### Data provided

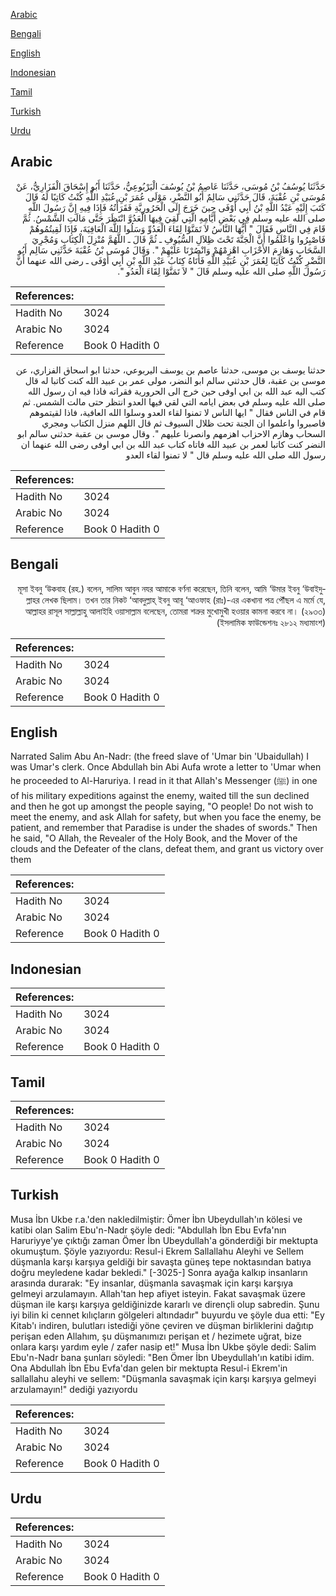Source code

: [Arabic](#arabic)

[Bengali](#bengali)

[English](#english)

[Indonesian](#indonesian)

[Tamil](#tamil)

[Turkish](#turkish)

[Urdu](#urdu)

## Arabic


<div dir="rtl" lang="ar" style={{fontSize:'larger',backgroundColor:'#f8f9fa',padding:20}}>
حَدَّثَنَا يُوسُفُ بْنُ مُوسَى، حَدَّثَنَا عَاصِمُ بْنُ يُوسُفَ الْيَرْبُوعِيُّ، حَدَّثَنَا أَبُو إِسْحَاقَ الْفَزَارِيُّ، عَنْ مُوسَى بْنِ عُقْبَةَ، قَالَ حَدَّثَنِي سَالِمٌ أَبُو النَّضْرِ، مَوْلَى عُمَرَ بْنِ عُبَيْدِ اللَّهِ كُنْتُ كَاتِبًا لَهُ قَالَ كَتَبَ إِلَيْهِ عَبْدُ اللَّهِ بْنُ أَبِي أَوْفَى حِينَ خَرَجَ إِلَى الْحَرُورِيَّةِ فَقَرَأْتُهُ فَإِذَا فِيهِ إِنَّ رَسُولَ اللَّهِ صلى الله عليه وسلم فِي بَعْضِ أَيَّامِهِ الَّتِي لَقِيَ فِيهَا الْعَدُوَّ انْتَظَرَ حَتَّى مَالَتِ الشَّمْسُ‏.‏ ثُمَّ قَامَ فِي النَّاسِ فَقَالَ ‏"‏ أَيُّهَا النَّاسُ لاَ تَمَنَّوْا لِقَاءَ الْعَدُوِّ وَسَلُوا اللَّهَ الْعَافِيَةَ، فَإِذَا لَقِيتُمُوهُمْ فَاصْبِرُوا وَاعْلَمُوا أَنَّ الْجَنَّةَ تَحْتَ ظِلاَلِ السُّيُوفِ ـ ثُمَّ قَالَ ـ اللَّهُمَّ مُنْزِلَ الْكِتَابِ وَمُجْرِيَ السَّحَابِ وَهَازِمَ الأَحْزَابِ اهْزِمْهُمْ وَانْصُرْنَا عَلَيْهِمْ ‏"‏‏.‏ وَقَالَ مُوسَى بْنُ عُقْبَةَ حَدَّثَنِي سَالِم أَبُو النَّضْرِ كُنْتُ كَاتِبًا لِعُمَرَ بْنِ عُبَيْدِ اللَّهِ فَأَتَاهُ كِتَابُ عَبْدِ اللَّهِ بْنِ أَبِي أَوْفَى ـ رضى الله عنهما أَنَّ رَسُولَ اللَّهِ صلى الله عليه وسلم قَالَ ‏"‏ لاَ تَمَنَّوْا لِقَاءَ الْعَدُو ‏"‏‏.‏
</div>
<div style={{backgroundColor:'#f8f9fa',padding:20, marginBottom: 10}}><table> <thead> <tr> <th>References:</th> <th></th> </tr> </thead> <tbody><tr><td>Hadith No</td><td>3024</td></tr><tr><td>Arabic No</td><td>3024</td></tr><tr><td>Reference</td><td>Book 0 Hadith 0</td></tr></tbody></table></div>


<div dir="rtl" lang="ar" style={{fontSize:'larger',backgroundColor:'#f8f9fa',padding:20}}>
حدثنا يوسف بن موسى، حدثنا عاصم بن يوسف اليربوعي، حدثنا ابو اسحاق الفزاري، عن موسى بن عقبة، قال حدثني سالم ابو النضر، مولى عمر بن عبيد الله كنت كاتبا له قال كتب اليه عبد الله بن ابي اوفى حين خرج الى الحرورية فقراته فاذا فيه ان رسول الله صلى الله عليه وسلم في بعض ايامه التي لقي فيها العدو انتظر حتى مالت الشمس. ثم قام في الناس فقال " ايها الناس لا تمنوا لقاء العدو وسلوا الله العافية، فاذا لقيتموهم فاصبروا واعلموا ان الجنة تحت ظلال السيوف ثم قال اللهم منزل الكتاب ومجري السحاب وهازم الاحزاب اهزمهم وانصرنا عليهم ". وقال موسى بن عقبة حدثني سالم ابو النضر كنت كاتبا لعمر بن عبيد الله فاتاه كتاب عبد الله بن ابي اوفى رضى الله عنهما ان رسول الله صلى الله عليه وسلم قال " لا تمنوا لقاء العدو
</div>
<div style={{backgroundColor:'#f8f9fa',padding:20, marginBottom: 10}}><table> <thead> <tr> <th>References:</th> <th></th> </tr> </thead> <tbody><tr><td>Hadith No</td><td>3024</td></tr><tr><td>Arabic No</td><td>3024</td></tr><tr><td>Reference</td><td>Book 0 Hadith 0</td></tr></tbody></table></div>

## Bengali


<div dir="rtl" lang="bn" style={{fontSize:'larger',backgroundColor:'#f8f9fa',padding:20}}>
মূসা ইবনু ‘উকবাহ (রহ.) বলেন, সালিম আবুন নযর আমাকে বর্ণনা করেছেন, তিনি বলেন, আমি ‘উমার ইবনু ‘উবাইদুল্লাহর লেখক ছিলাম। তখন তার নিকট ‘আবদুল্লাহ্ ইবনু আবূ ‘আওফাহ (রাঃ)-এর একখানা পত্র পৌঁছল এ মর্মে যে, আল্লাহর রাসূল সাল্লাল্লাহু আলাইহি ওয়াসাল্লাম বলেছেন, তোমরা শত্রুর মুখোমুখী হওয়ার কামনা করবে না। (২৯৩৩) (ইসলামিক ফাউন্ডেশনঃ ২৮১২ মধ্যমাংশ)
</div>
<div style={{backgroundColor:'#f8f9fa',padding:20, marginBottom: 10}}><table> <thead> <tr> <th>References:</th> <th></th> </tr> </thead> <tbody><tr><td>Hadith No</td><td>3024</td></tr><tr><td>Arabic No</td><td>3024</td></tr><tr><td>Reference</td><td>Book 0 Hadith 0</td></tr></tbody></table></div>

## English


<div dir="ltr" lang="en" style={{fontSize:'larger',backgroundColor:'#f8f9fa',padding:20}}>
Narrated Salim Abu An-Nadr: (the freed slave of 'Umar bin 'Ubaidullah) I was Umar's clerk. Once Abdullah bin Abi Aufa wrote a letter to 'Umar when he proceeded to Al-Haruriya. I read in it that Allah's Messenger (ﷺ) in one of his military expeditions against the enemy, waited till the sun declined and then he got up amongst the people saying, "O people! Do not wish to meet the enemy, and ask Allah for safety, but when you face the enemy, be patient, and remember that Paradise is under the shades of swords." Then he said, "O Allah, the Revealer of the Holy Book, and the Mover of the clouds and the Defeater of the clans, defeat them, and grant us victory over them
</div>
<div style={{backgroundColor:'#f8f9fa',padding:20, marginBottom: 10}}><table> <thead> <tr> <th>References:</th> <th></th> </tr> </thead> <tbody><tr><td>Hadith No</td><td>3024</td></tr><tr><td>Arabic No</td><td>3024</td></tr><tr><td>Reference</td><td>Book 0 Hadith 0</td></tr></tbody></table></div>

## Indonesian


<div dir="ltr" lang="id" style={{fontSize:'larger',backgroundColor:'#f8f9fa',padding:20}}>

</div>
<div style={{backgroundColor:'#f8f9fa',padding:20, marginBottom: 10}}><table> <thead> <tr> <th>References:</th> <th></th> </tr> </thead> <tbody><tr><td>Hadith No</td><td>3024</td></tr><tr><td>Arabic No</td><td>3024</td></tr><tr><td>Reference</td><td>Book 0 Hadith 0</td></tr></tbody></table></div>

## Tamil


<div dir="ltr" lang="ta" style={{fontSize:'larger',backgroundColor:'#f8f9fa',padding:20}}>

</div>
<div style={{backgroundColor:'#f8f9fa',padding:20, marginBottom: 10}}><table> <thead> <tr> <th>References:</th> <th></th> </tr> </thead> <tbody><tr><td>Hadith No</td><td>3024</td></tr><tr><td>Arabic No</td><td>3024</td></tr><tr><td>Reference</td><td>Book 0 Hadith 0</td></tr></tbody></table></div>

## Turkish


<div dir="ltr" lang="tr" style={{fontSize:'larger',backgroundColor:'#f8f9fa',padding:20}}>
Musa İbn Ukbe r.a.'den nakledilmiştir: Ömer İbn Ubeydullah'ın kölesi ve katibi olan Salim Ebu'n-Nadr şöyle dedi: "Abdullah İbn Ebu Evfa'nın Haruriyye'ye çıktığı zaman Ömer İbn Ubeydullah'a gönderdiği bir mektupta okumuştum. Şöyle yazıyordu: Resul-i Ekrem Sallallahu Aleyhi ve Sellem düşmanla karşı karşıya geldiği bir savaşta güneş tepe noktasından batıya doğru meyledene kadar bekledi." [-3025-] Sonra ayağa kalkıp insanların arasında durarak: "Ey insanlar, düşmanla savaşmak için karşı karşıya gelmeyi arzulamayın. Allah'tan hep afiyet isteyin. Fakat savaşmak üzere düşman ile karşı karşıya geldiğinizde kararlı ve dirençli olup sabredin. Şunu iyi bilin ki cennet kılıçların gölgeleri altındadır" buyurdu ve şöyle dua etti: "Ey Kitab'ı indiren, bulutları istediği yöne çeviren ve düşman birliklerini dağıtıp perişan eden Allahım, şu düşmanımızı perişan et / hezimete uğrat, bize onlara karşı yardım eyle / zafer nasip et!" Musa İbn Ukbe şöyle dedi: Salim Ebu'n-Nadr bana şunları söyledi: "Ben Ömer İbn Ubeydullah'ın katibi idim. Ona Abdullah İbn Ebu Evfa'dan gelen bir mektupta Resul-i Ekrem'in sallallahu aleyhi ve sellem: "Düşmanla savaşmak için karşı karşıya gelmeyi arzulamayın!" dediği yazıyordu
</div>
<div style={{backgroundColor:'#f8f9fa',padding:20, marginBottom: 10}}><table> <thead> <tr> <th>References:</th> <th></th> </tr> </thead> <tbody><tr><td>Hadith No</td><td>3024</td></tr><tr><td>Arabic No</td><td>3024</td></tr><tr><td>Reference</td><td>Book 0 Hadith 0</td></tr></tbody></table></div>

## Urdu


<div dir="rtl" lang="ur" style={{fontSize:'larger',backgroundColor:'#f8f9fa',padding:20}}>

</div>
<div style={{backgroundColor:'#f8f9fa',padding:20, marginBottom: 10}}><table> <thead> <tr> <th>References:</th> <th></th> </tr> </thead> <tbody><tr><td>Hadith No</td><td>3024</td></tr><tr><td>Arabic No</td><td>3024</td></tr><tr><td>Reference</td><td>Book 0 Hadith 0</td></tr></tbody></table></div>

* * *

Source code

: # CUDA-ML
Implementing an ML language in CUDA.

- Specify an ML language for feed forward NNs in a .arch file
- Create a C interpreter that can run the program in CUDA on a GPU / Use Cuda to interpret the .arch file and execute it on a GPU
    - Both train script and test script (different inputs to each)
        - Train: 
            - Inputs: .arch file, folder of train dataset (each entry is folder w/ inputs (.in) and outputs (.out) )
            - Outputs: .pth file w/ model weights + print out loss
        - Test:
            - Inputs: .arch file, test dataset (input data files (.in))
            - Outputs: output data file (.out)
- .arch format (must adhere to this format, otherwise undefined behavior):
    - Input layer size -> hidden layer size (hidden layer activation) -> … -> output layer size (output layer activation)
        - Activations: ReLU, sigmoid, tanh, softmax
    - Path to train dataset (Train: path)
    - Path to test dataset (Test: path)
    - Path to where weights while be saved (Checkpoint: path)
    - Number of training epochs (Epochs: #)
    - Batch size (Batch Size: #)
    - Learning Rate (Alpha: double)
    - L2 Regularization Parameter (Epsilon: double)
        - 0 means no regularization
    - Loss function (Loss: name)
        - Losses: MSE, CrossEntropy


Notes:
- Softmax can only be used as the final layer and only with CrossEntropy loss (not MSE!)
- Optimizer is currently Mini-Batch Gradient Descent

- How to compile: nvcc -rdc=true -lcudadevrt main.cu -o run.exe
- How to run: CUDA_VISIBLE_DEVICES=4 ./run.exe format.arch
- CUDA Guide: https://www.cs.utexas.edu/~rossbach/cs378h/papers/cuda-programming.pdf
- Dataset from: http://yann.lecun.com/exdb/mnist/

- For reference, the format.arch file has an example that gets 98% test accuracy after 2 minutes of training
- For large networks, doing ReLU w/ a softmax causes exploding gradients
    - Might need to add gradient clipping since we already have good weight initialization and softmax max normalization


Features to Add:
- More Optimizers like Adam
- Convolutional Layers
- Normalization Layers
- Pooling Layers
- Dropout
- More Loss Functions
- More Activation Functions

### Aim of the exercise
Could you reproduce, word for word and without any changes, the stretch of the second listing from the line containing "- How to compile: nvcc" through the line containing "- Might need"?

### Finished exercise
- How to compile: nvcc -rdc=true -lcudadevrt main.cu -o run.exe
- How to run: CUDA_VISIBLE_DEVICES=4 ./run.exe format.arch
- CUDA Guide: https://www.cs.utexas.edu/~rossbach/cs378h/papers/cuda-programming.pdf
- Dataset from: http://yann.lecun.com/exdb/mnist/

- For reference, the format.arch file has an example that gets 98% test accuracy after 2 minutes of training
- For large networks, doing ReLU w/ a softmax causes exploding gradients
    - Might need to add gradient clipping since we already have good weight initialization and softmax max normalization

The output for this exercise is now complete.